▸ **To do**
Reproduce the account of Damien Nettles's disappearance below in full, word for word from its first line to its last.

▸ **Extracted text**

Damien Nettles disappeared from Cowes on the Isle of Wight on 2 November 1996 at the age of 16 during a night out with a friend. Nothing has been seen of him since. The investigation into his disappearance has been ongoing ever since, with five men arrested in 2011, although no charges have been brought.

Background 
Damien Nettles was born June 21, 1980, to parents Valerie and Edward. He has a sister named Sarah. At the time of his disappearance he was roughly 6' 4" in height. He loved the rock band Nirvana and was often seen wearing his Doc Martens boots.

Disappearance 

On the night of his disappearance, Nettles was wearing blue jeans and a black fleece. It was believed that he had not taken a bag of any kind or any personal belongings with him from home. Nettles planned to go to a party with his friend, Chris Boon, who lived in East Cowes, so his father, Ed, gave him a lift there.

The night started with Nettles and Chris attending the party and, after spending some time there, they left to purchase some cider. Nettles was, however, seen leaving the party carrying a black camera, which has never been found. Nettles then journeyed back over to West Cowes via the ferry with Chris. Once back in West Cowes, Nettles entered Yorkies, the High Street fish and chip shop, but left without ordering anything. They then made attempts to get into pubs, but their efforts failed. This caused the two friends to part ways for the night at Northwood Park, with Chris heading home. Nettles then went back to the High Street, purchased chips from Yorkies and was later seen staggering about till just after midnight.

A witness remembers that Nettles was attempting to open the car doors of a blue Ford Fiesta. This person recalls it being somewhere around 23:15 and claims it took place in the Harbour Lights pub car park. After this, another witness placed Nettles at a bus stop near one of The Co-operative Group supermarkets. He entered a bus here, but exited shortly after talking to the driver. It was alleged that he had tried to take the driver's picture with the camera he had on him. He was said to have thanked the driver at the time of exiting the bus. A third witness was waiting in their car for their child to be dropped off by a different bus. Whilst waiting, they claim a person matching Nettles description was eating chips, nestled together with his arms and legs close to his body. The witness then claims the figure approached him, saying “They are watching us”, before clearing rain off the car window and walking off towards the High Street.

▸ **Data listing**

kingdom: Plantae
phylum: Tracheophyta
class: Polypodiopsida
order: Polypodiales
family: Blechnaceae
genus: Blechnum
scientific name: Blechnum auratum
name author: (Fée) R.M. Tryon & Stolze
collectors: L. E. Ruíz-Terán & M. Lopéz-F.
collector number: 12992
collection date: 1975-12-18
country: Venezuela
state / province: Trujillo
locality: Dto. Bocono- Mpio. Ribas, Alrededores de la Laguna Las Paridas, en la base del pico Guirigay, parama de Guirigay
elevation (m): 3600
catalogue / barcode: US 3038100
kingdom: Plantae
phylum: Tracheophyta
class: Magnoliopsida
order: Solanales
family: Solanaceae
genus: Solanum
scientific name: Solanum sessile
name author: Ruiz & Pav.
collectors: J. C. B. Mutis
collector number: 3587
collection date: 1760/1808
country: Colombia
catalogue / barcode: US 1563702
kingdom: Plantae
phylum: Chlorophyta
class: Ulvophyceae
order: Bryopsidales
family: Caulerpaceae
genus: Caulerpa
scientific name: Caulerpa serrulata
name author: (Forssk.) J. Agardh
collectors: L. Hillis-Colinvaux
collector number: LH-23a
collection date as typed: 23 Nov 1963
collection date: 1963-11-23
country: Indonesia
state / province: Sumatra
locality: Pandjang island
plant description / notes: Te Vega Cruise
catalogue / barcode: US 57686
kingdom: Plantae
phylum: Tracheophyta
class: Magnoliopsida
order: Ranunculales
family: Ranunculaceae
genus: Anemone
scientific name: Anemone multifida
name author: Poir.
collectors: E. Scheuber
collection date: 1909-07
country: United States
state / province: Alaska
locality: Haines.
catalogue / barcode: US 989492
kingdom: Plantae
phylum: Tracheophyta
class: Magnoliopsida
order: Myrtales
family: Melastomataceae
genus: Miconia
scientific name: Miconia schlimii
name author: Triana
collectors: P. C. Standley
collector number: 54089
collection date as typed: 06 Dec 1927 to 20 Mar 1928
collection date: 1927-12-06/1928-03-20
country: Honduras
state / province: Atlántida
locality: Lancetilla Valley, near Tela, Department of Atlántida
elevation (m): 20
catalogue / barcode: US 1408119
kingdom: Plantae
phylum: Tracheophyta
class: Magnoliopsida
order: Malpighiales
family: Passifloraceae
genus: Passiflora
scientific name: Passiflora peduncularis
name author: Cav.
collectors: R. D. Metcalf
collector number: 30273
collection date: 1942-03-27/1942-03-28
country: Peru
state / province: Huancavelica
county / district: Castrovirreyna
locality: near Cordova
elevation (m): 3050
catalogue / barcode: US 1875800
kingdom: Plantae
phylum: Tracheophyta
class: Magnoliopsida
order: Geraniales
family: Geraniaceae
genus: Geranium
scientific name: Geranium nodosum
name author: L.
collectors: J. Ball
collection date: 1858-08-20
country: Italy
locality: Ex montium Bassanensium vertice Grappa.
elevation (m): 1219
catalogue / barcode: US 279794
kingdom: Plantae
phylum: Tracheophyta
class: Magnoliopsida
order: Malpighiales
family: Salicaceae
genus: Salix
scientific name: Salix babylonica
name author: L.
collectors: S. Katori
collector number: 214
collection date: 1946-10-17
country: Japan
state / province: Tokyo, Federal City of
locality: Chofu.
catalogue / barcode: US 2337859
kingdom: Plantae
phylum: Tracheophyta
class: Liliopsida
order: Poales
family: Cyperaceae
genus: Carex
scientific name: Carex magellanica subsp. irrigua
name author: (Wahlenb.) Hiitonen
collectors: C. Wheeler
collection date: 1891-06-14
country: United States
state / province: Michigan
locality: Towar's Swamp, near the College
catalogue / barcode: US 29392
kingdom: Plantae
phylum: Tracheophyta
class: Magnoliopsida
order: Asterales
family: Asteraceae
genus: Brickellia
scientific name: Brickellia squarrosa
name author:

▸ **Written response**
Damien Nettles disappeared from Cowes on the Isle of Wight on 2 November 1996 at the age of 16 during a night out with a friend. Nothing has been seen of him since. The investigation into his disappearance has been ongoing ever since, with five men arrested in 2011, although no charges have been brought.

Background 
Damien Nettles was born June 21, 1980, to parents Valerie and Edward. He has a sister named Sarah. At the time of his disappearance he was roughly 6' 4" in height. He loved the rock band Nirvana and was often seen wearing his Doc Martens boots.

Disappearance 

On the night of his disappearance, Nettles was wearing blue jeans and a black fleece. It was believed that he had not taken a bag of any kind or any personal belongings with him from home. Nettles planned to go to a party with his friend, Chris Boon, who lived in East Cowes, so his father, Ed, gave him a lift there.

The night started with Nettles and Chris attending the party and, after spending some time there, they left to purchase some cider. Nettles was, however, seen leaving the party carrying a black camera, which has never been found. Nettles then journeyed back over to West Cowes via the ferry with Chris. Once back in West Cowes, Nettles entered Yorkies, the High Street fish and chip shop, but left without ordering anything. They then made attempts to get into pubs, but their efforts failed. This caused the two friends to part ways for the night at Northwood Park, with Chris heading home. Nettles then went back to the High Street, purchased chips from Yorkies and was later seen staggering about till just after midnight.

A witness remembers that Nettles was attempting to open the car doors of a blue Ford Fiesta. This person recalls it being somewhere around 23:15 and claims it took place in the Harbour Lights pub car park. After this, another witness placed Nettles at a bus stop near one of The Co-operative Group supermarkets. He entered a bus here, but exited shortly after talking to the driver. It was alleged that he had tried to take the driver's picture with the camera he had on him. He was said to have thanked the driver at the time of exiting the bus. A third witness was waiting in their car for their child to be dropped off by a different bus. Whilst waiting, they claim a person matching Nettles description was eating chips, nestled together with his arms and legs close to his body. The witness then claims the figure approached him, saying “They are watching us”, before clearing rain off the car window and walking off towards the High Street.